Another example is the gun debate in America. The pro-gun people in America like to say that “guns don’t kill people, people do.” For this reason, they say that guns are not the cause of our many shootings in this country, but only mentally ill people, or people who play too many violent video games. Latour makes a good point against them. His point is that when you combine people with guns you have mediated them, and created a new actor, person plus gun, who is more dangerous than guns or people in isolation from each other. So, the goal should be to combine people with guns less often. 

 

There is one last point that is worth considering. Latour is the greatest critic we have of modernism. This is not because he wants to go back to pre-modern civilization, but because he thinks modernity misunderstands the world. As I said earlier, modern philosophy thinks that there are just two kinds of things in the world: humans, and everything else. This means that we often ask ourselves, “Is war natural or is it created by an evil society” “Is homosexuality natural, or is it the product of how children develop in society?” Latour’s answer is that these questions make no sense. Almost nothing is purely natural or purely cultural. Instead, the world is filled with “hybrids,” which means actors that are both natural and cultural.

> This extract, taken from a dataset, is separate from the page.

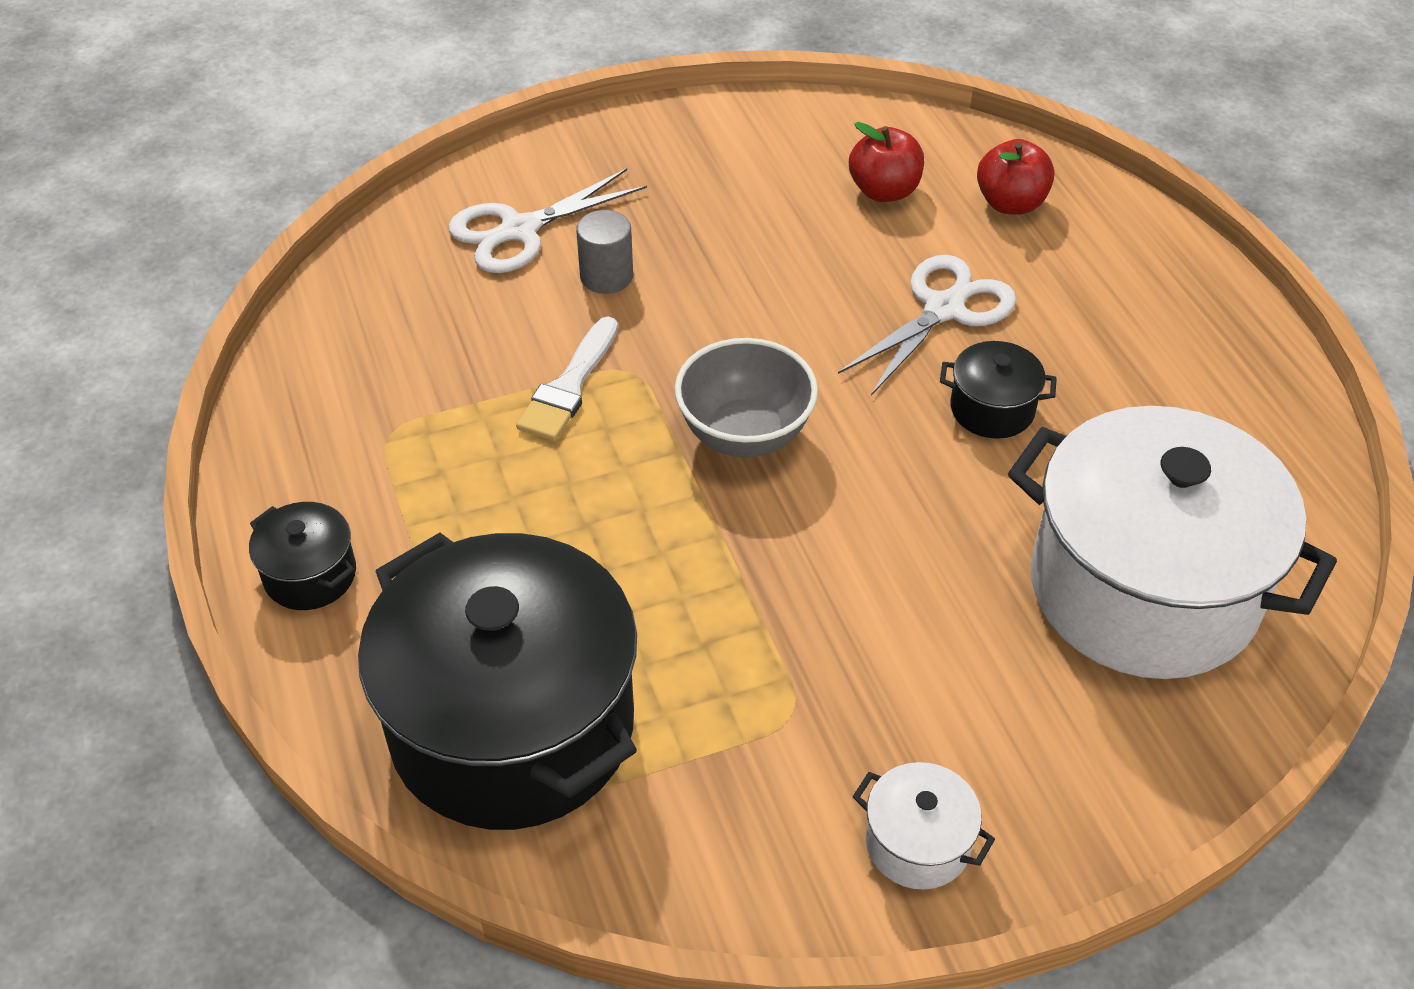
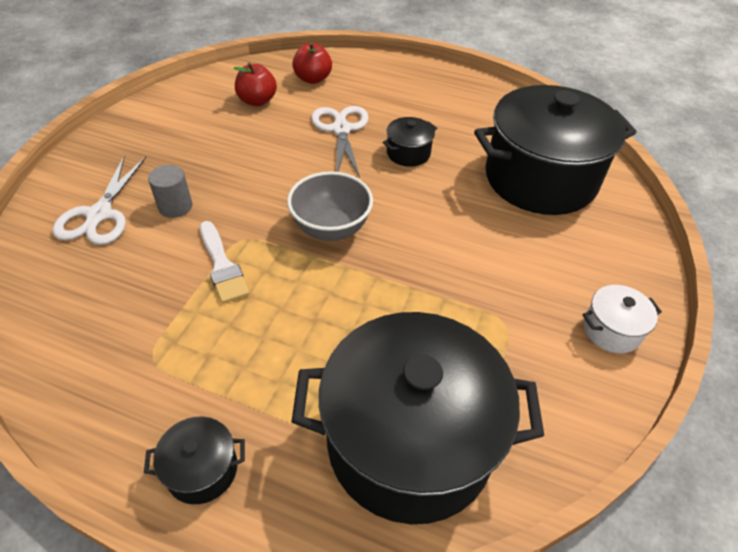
camera: 50 degrees left, 0 degrees up
white pot [1008,406,1337,679] -> black pot [474,85,636,215]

Two good examples are the ozone hole and global warming. Are they natural? In a way, yes, because they are part of the world and we cannot easily fix them. Are they cultural? In a way, yes again, because human activity caused these things to happen. 

 

However, with the example of tuberculosis in ancient Egypt, we saw a problem with this theory. Latour does not just say that some actors are hybrids. Instead, what he really thinks is that everything is a hybrid. Nothing exists for him unless it also has some social features, such as the process by which it was discovered. This is why he thinks tuberculosis cannot exist until people discover it, which contradicts the assumption of science that it is talking about real things in the world that are often not produced by humans at all. For this reason, Latour is usually much more popular with social scientists than with natural scientists. For the natural scientists, Latour is a relativist who thinks truth is produced by human society instead of existing outside it. I have already said that I think this is too extreme. However, he also has a point. Quite often, the idea of scientific truth is produced through political struggle. Global warming is just the clearest recent example, and it is one that Latour often writes about these days. Oil companies and industries have a great political interest in funding any doubts about global warming, even if only a small minority of scientists still have such doubts in 2019. For this reason, Latour draws surprising support from the Nazi political philosopher Carl Schmitt, who said that in a state of war, we declare the other side to be “the enemy” and no longer listen to what they have to say. In Latour’s opinion, global warming deniers should now be called “the enemy” and excluded from the debate. We must first save ourselves and the planet and not pretend that the climate deniers are rational opponents who can be persuaded. They must be defeated, so that the rest of us can start to build better links between human society and the environment. Otherwise, we may not survive as a species. In this way, power politics returns to the heart of Latour’s philosophy, even though he demands at the same time that climate science (which is inexact) should be the political leader in the coming decades.